И температура моря тоже понизилась. Теплое течение Куро-Сиво, теряя скорость и терпение, брало к востоку, в толщу соленых вод упрямо вторгались ветви неласкового Ойя-Сиво.
Штурманы рассчитали без промашки, день в день: 18 июня 1816 года "рюриковичи" увидели мыс Поворотный, а 19-го весело окунулись в солнечный блеск снеговые главицы Камчатских гор, и пахнуло отечеством снегом пахнуло.

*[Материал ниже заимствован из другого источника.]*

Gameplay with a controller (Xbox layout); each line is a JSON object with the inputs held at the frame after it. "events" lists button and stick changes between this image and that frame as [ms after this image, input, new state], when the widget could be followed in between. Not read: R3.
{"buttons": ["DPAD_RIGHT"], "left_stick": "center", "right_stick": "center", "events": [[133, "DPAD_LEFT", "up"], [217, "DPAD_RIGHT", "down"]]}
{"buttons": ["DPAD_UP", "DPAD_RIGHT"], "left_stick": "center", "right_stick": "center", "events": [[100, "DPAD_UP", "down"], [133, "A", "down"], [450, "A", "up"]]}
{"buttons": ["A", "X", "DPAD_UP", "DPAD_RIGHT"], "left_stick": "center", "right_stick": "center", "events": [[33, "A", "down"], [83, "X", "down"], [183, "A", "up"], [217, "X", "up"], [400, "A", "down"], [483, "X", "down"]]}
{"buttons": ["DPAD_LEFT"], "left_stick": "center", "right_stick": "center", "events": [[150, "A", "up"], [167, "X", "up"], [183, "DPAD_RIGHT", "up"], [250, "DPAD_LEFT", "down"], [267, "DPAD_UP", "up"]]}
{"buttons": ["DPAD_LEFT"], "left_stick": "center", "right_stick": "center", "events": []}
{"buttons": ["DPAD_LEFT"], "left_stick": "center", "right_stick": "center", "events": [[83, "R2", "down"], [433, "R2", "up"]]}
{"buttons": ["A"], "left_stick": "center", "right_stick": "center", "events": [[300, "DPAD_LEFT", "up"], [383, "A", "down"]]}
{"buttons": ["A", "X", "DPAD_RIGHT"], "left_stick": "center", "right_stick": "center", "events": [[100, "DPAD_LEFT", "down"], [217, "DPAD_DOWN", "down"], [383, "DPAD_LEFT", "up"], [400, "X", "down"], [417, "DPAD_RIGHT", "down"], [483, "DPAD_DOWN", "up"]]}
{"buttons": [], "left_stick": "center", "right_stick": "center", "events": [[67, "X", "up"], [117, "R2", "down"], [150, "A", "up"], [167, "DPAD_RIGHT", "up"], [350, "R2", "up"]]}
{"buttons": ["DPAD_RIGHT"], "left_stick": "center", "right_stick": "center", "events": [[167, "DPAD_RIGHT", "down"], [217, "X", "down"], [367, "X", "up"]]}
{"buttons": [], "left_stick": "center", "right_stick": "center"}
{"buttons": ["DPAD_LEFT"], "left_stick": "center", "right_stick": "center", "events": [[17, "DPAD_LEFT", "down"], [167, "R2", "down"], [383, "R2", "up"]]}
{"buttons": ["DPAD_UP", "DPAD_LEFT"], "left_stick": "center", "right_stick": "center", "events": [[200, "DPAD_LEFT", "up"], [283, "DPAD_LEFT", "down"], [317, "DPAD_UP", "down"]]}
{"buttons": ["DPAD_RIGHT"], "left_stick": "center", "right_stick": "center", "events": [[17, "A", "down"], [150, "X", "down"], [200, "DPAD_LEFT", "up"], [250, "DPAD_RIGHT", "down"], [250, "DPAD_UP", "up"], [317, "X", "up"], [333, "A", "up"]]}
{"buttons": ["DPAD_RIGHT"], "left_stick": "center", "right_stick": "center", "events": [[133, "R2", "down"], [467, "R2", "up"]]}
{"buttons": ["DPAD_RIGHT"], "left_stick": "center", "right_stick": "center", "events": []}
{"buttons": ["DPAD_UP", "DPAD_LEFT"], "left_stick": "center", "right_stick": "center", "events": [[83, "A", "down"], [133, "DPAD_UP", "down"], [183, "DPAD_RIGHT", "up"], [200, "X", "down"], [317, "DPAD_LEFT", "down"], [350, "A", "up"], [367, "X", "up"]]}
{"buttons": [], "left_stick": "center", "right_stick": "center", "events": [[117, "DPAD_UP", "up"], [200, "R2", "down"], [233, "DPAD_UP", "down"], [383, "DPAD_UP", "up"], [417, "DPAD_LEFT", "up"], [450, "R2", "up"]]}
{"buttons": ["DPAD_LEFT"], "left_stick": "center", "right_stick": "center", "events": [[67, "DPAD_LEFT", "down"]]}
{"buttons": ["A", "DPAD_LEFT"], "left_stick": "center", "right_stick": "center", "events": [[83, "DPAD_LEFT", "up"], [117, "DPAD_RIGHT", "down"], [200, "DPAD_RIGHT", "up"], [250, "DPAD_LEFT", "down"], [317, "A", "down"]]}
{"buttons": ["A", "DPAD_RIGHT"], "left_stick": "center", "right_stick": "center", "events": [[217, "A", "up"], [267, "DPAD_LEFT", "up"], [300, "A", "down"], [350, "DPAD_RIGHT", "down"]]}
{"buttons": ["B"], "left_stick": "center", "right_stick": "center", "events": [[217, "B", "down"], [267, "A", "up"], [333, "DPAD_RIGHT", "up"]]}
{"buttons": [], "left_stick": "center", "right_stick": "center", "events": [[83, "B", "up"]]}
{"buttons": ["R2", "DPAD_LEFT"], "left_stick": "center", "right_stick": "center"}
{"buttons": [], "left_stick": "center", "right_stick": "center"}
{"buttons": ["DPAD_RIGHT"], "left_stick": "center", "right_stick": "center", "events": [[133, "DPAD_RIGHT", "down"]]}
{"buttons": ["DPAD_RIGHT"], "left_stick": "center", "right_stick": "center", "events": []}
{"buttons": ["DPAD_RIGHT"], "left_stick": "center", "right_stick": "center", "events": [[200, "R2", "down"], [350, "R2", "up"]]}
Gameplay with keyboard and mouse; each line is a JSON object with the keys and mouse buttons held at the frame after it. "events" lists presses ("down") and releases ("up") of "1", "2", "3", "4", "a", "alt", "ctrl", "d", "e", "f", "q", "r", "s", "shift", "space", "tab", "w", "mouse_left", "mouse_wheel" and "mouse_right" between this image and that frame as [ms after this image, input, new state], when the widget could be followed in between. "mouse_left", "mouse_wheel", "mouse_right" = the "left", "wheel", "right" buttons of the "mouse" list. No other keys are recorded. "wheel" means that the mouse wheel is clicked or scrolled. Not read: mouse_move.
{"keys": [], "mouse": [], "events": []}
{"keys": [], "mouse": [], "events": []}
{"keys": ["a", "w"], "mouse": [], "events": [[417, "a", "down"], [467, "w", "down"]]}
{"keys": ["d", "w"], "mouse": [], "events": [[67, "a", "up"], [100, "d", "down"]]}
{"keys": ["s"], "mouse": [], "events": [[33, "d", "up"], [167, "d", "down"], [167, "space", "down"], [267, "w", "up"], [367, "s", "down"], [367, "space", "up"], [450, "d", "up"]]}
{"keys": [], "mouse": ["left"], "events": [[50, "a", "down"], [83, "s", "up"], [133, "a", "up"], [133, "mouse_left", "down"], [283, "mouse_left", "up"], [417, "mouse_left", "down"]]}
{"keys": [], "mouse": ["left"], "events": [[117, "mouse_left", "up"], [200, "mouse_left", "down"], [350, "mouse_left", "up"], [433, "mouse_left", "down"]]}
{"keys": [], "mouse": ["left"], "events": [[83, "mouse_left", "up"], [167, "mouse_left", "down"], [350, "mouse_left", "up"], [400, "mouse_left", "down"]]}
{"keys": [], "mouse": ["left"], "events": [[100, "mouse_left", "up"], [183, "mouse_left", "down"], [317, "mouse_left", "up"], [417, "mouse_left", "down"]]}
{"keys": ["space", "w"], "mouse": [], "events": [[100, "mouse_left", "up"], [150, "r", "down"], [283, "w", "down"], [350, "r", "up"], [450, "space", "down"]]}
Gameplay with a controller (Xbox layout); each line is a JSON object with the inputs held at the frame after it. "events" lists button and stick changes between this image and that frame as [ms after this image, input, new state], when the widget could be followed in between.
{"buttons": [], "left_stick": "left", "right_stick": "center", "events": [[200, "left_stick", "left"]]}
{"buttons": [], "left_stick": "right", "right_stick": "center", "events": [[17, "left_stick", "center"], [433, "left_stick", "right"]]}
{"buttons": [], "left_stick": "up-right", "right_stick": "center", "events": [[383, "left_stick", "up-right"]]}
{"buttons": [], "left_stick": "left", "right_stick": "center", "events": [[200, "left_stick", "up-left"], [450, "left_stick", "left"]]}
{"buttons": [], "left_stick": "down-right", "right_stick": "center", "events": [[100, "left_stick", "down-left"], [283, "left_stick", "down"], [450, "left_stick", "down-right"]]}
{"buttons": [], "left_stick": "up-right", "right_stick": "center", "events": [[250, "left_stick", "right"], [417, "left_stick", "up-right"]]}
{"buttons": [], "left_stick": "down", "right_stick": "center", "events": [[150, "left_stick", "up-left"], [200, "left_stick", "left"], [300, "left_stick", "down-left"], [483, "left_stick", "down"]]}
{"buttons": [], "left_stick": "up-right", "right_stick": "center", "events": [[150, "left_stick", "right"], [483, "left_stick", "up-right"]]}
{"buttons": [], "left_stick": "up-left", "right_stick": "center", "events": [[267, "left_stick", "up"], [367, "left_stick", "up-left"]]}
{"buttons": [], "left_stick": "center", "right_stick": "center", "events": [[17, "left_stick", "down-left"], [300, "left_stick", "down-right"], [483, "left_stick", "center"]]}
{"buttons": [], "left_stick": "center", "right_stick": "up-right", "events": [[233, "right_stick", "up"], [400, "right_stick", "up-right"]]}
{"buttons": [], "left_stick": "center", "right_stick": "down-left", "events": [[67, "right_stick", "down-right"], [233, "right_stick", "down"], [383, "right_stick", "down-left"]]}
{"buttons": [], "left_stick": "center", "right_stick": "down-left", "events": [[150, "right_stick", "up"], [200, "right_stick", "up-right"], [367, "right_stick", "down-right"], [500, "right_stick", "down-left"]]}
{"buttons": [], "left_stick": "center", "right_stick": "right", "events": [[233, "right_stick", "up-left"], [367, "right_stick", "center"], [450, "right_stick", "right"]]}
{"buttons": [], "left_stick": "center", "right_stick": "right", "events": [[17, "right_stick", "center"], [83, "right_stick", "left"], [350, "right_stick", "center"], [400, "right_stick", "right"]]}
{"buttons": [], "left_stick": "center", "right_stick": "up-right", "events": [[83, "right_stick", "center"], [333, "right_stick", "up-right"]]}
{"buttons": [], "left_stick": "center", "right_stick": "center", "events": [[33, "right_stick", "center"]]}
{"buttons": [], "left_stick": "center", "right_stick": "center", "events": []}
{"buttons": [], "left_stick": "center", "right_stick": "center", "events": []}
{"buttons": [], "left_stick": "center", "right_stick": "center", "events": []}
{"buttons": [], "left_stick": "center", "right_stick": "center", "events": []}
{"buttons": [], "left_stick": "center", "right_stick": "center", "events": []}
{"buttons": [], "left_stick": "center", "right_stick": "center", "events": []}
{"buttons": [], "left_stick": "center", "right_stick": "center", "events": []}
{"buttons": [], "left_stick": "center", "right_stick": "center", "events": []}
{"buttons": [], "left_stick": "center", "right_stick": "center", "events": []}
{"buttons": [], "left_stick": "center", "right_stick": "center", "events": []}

И вот уж бриг уверенно вспахивал Авачинскую губу, а встречным курсом спешили гребные баркасы, и матросы что есть мочи налегали на весла, то низко, будто в земном поклоне, склоняясь, то резко откидываясь назад, словно бы припечатывая что-то затылком.
Первым подлетел Рудаков. Ему сбросили шторм-трап, и он с проворством, которое не утрачивает моряк, как конник не утрачивает кавалерийскую стать, взобрался по шаткому трапу.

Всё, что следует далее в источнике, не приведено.